Transcreva na íntegra, sem nenhuma alteração, o trecho sobre gênero e adolescentes em medida socioeducativa de internação.

═════ Trecho do texto

O mais adequado às meninas seria educá-las, ou seja, dar a elas as condições necessárias para desempenharem um papel social a contento, isto é, boas mães e donas de casa exemplares. Ao contrário, instruí-las estaria ligado ao conhecimento e à intelectualidade, dons dispensáveis as mulheres, uma vez que, como pensavam os positivistas, o mais propício seria educá-las. (SANTANA, 2016, p. 53).

        Desse modo, percebe-se o processo histórico de inferiorização e objetificação da mulher como instrumento de submissão e poder do homem, no contexto da institucionalização da adolescente em cumprimento de medida socioeducativa de internação. Poucas são as previsões jurídico-legais e as políticas públicas nacionais que retratam a discussão sobre gênero, sendo o Sistema Nacional de Atendimento Socioeducativo (SINASE) a única possibilidade de discutir a proteção integral das adolescentes institucionalizadas na perspectiva de gênero.

        Há um projeto de Lei, sob nº 1.627-B/2007 em trâmite no Congresso Nacional, que inclui a pautada necessidade de respeito à diversidade de gênero, a partir da própria prática pedagógica da instituição, por meio de fundamentos teórico-metodológicos. 

         A prática do ato infracional cometido pela adolescente está atrelada ao seu contexto específico feminino, por vezes consubstanciado por busca de amparo e subsistência na proteção masculina, permeado por diversos tipos de abusos e violências, destacando-se a prostituição e a violência sexual, que muitas vezes culminam na sua inserção ao mundo do crime.

══════════
═════ Informações fornecidas

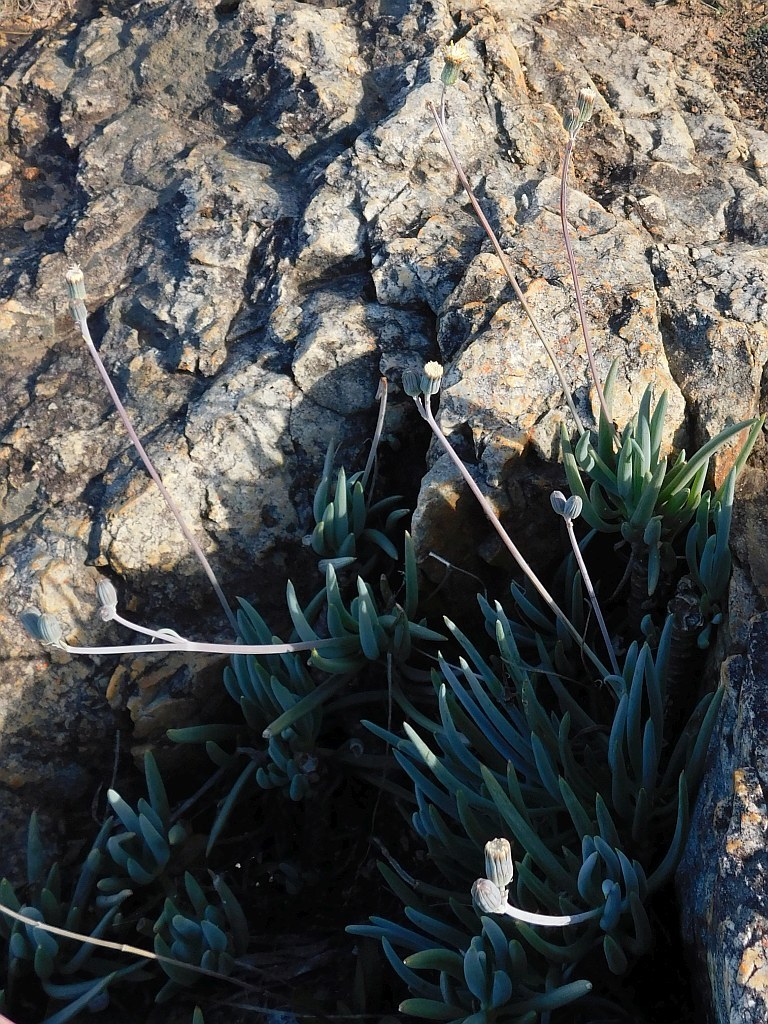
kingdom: Plantae
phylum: Tracheophyta
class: Magnoliopsida
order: Asterales
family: Asteraceae
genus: Curio
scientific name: Curio talinoides
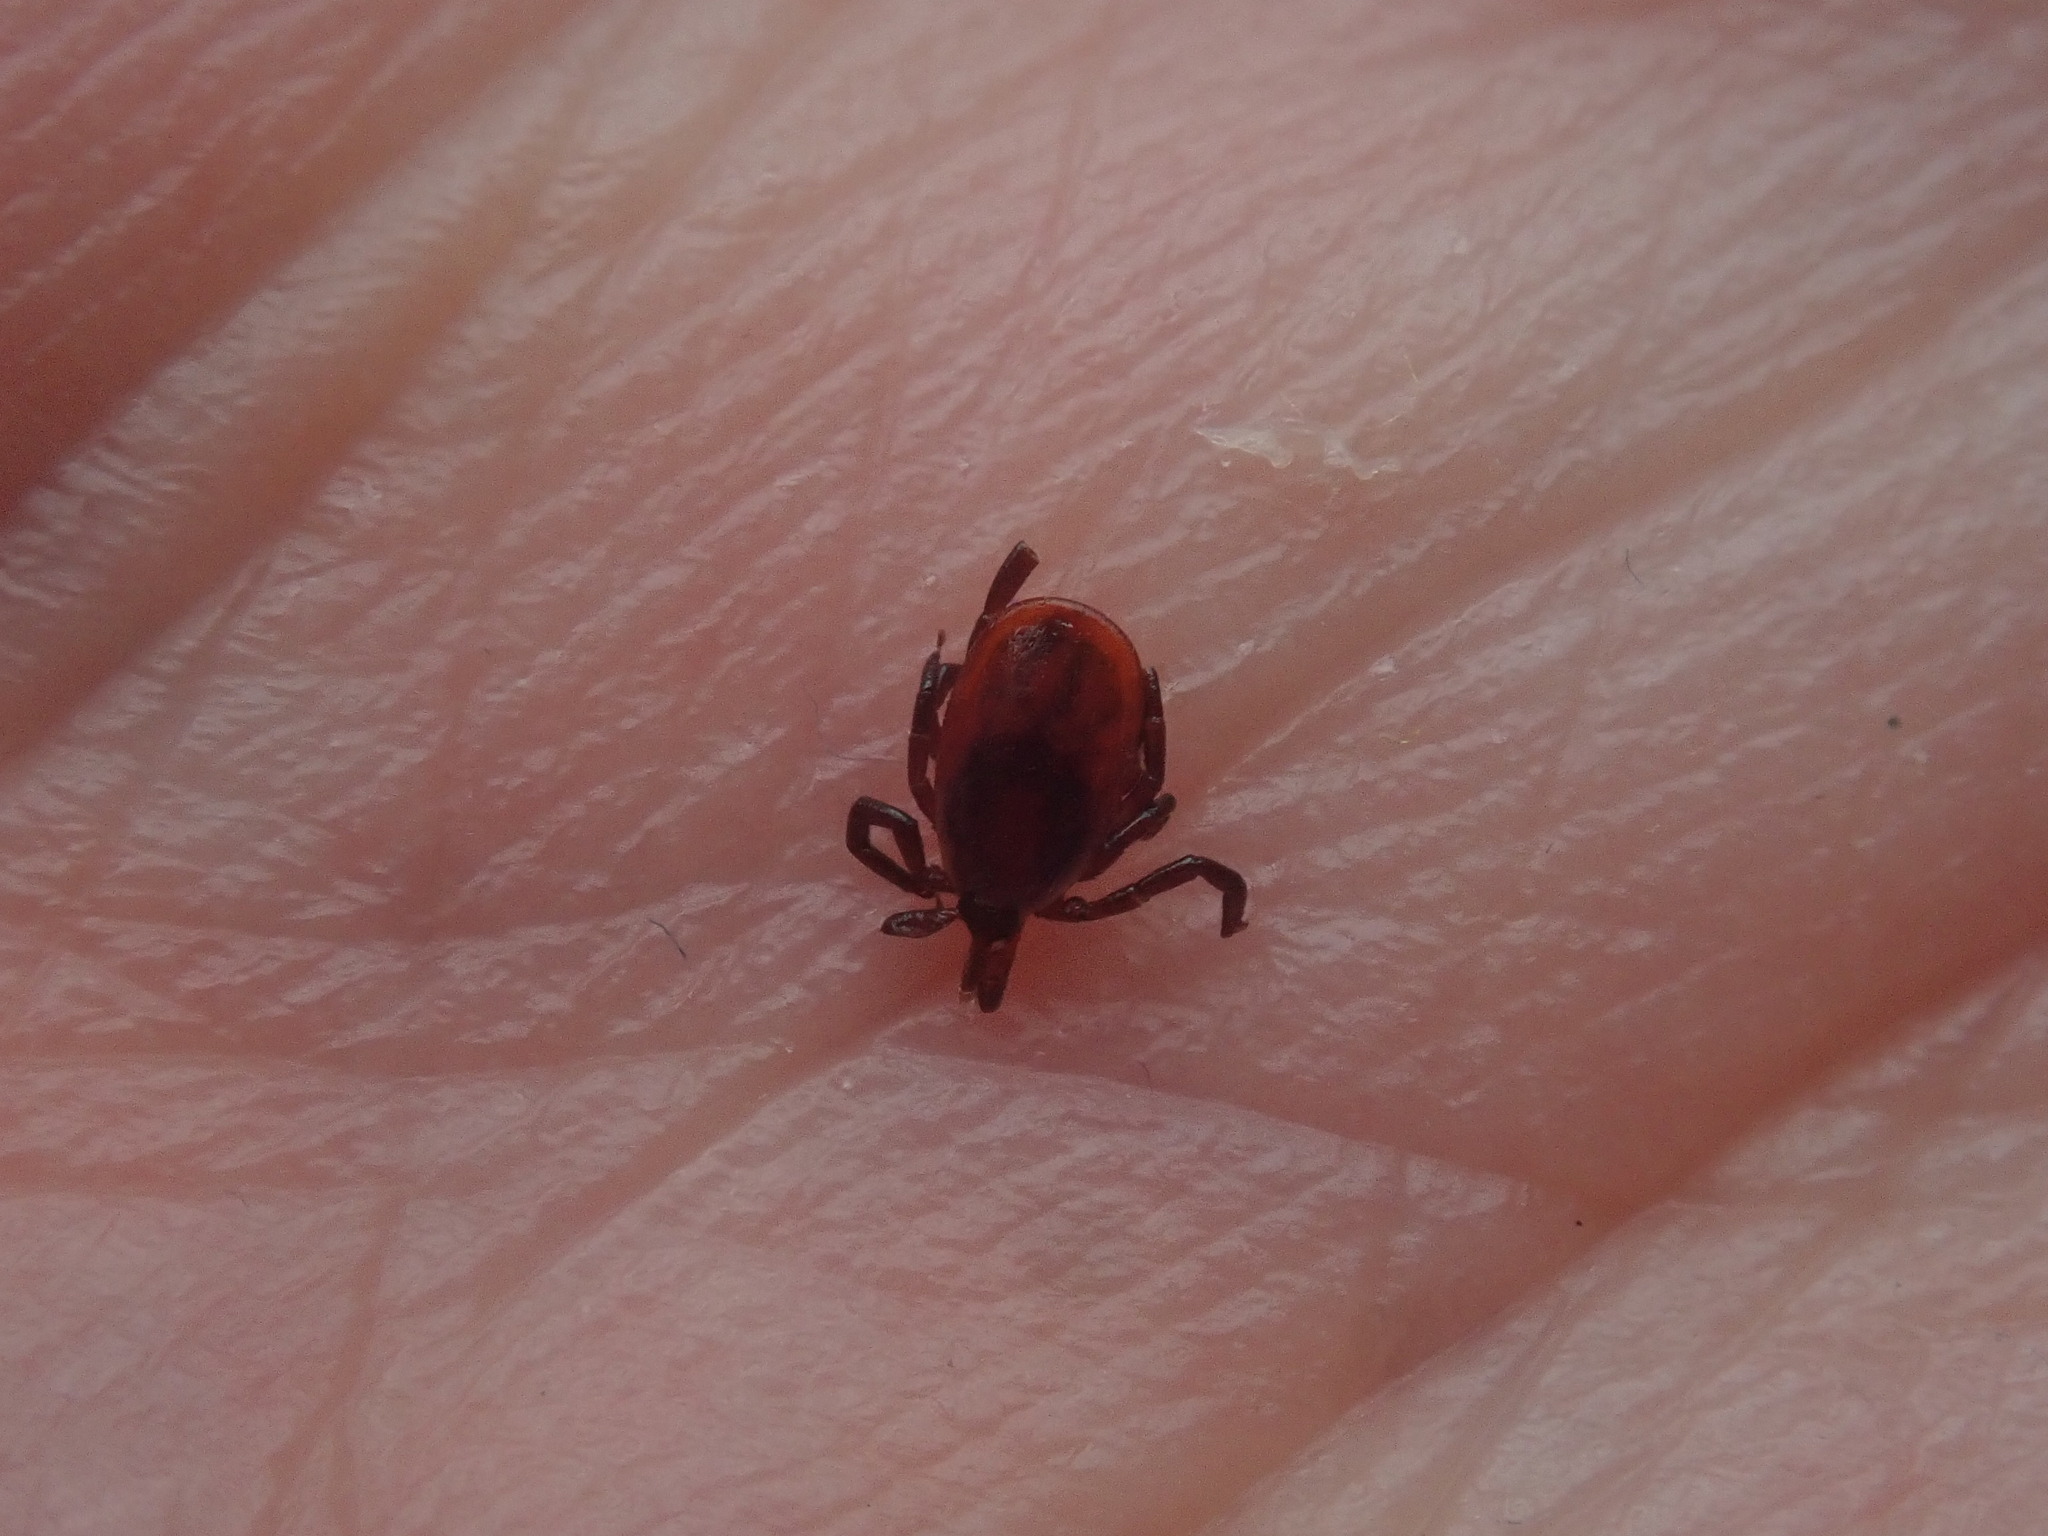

══════════

Resultado do exercício:
O mais adequado às meninas seria educá-las, ou seja, dar a elas as condições necessárias para desempenharem um papel social a contento, isto é, boas mães e donas de casa exemplares. Ao contrário, instruí-las estaria ligado ao conhecimento e à intelectualidade, dons dispensáveis as mulheres, uma vez que, como pensavam os positivistas, o mais propício seria educá-las. (SANTANA, 2016, p. 53).

        Desse modo, percebe-se o processo histórico de inferiorização e objetificação da mulher como instrumento de submissão e poder do homem, no contexto da institucionalização da adolescente em cumprimento de medida socioeducativa de internação. Poucas são as previsões jurídico-legais e as políticas públicas nacionais que retratam a discussão sobre gênero, sendo o Sistema Nacional de Atendimento Socioeducativo (SINASE) a única possibilidade de discutir a proteção integral das adolescentes institucionalizadas na perspectiva de gênero.

        Há um projeto de Lei, sob nº 1.627-B/2007 em trâmite no Congresso Nacional, que inclui a pautada necessidade de respeito à diversidade de gênero, a partir da própria prática pedagógica da instituição, por meio de fundamentos teórico-metodológicos. 

         A prática do ato infracional cometido pela adolescente está atrelada ao seu contexto específico feminino, por vezes consubstanciado por busca de amparo e subsistência na proteção masculina, permeado por diversos tipos de abusos e violências, destacando-se a prostituição e a violência sexual, que muitas vezes culminam na sua inserção ao mundo do crime.